Miguel Escobar is an Episcopal priest who writes, speaks, and presents on Christianity’s complex relationship with money, wealth, and poverty, seeking to recover the liberative threads of the Christian tradition. His first book, The Unjust Steward: Wealth, Poverty, and the Church Today, explores Christianity's economic justice tradition. He is currently working on a second book focused on the role of money in Jesus’ final week of life, noting how Jesus' sacrificial offering took place in the midst of religious and economic corruption.
Miguel earned a Master of Divinity degree from Union Theological Seminary in 2007, where he studied liberation theologies and homiletics. He has served in a variety of leadership roles within the Episcopal Church, including as communications assistant to Presiding Bishop Katharine Jefferts Schori, managing program director at the Episcopal Church Foundation, and later as director of Anglican Studies and operations director at Episcopal Divinity School at Union. He serves as curate at San Andrés Episcopal Church in Sunset Park, Brooklyn, a Spanish-language, Latino congregation.
Formed by his upbringing in the Texas Hill Country, Miguel’s faith and ministry are shaped by a deep commitment to racial, economic, and migrant justice. He attended Our Lady of the Lake University in San Antonio, where he studied the Roman Catholic social justice tradition, Latin American liberation theologies, and Spanish.

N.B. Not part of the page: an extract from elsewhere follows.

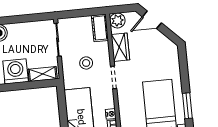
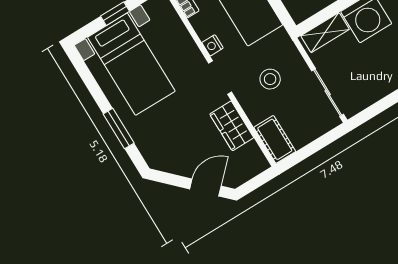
plant: (117, 20) -> (255, 162), removed
window: (187, 106) -> (119, 129), moved
nightstand: (111, 114) -> (213, 45), moved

He has lived outside the United States, in both Querétaro, México and Barcelona, Spain, experiences that deepened his commitment to a global, justice-centered faith.
Miguel currently serves on the boards of Episcopal Relief & Development, Rural & Migrant Ministry, and Friends of Forward Movement, and continues to advocate for a church that prioritizes issues of economic justice and extends a welcome to Latino immigrants and the LGBTQIA+ community. He lives in Brooklyn with his husband Ben and their dog Duke.